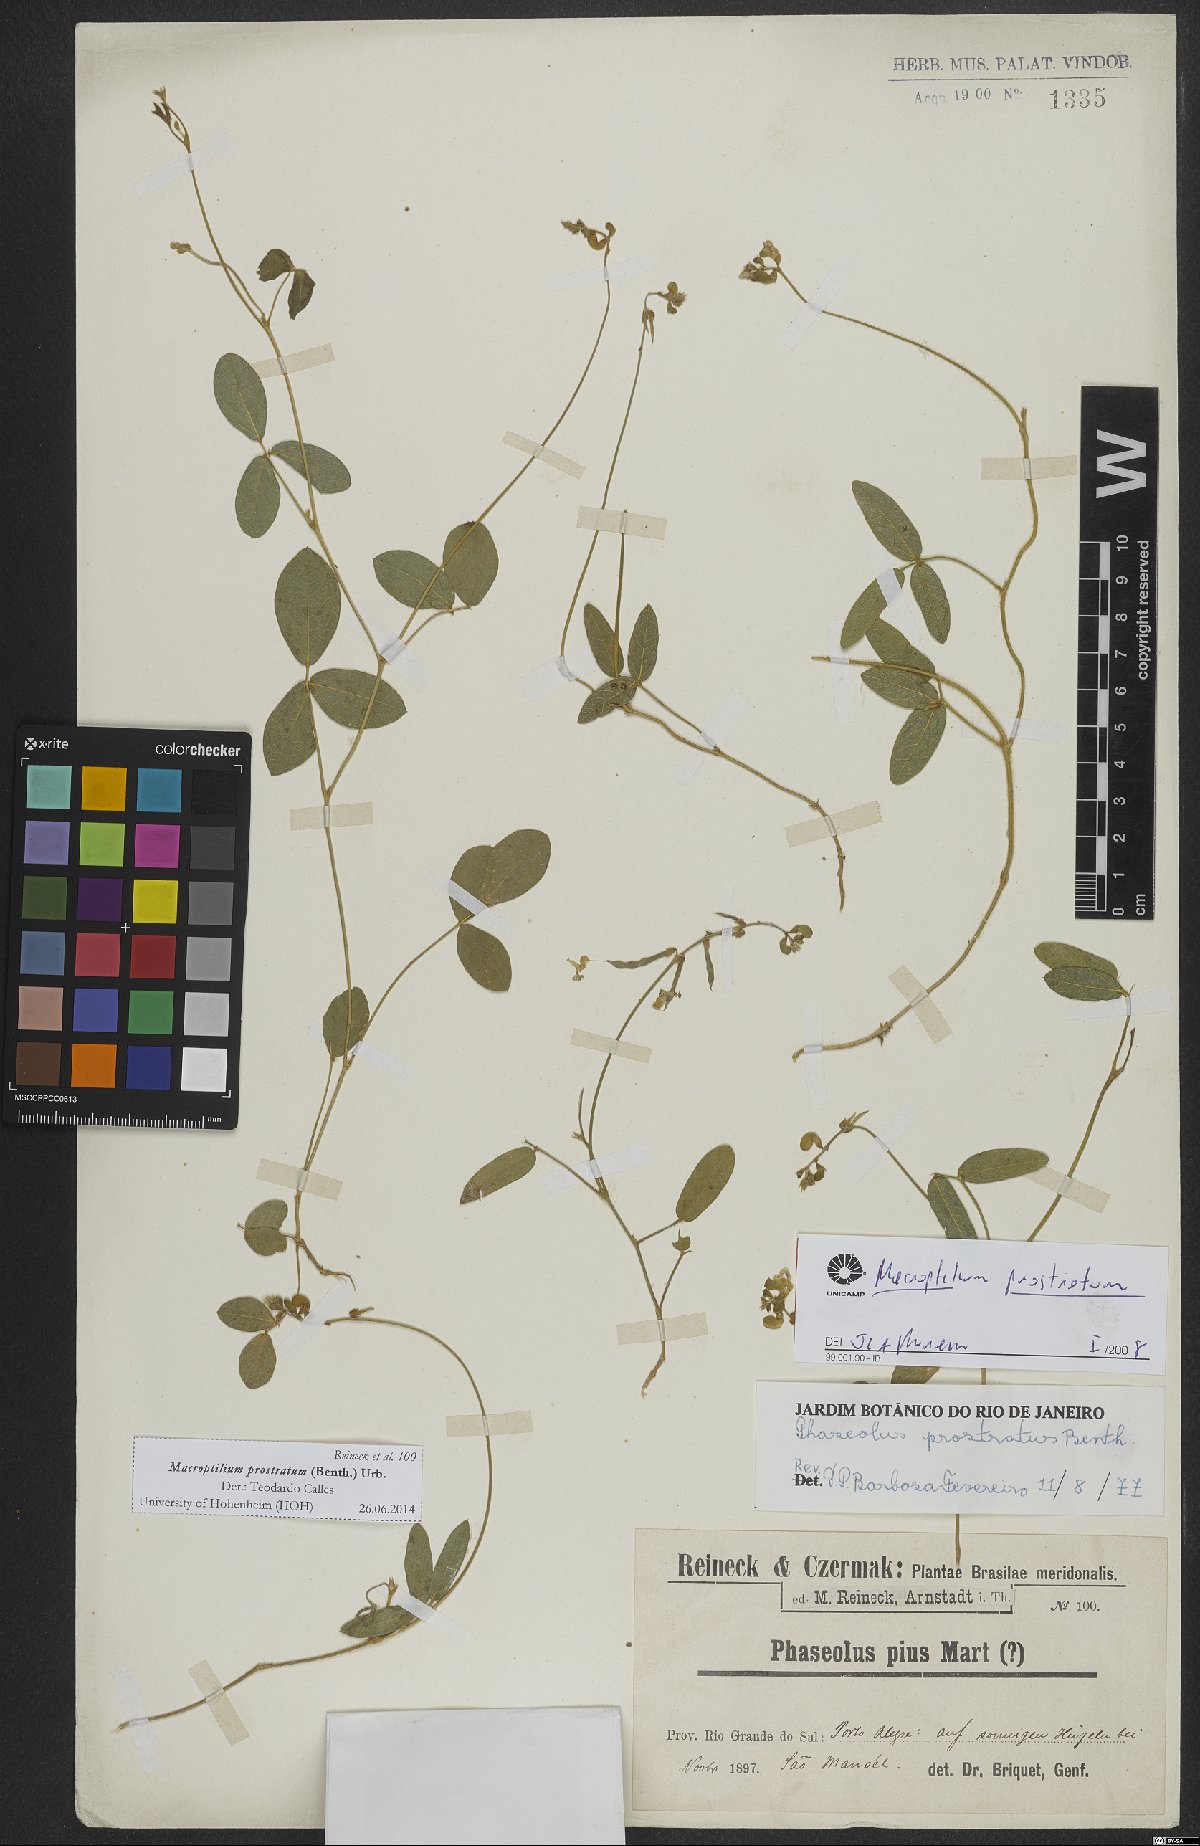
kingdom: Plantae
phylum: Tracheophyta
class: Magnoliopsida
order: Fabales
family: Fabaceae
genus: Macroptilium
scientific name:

________________

## To be done
Copy out, word for word, the lines of the material from the line containing "phylum: Tracheophyta" through the last line of the material, including both of these lines.

## Output of the exercise
phylum: Tracheophyta
class: Magnoliopsida
order: Fabales
family: Fabaceae
genus: Macroptilium
scientific name:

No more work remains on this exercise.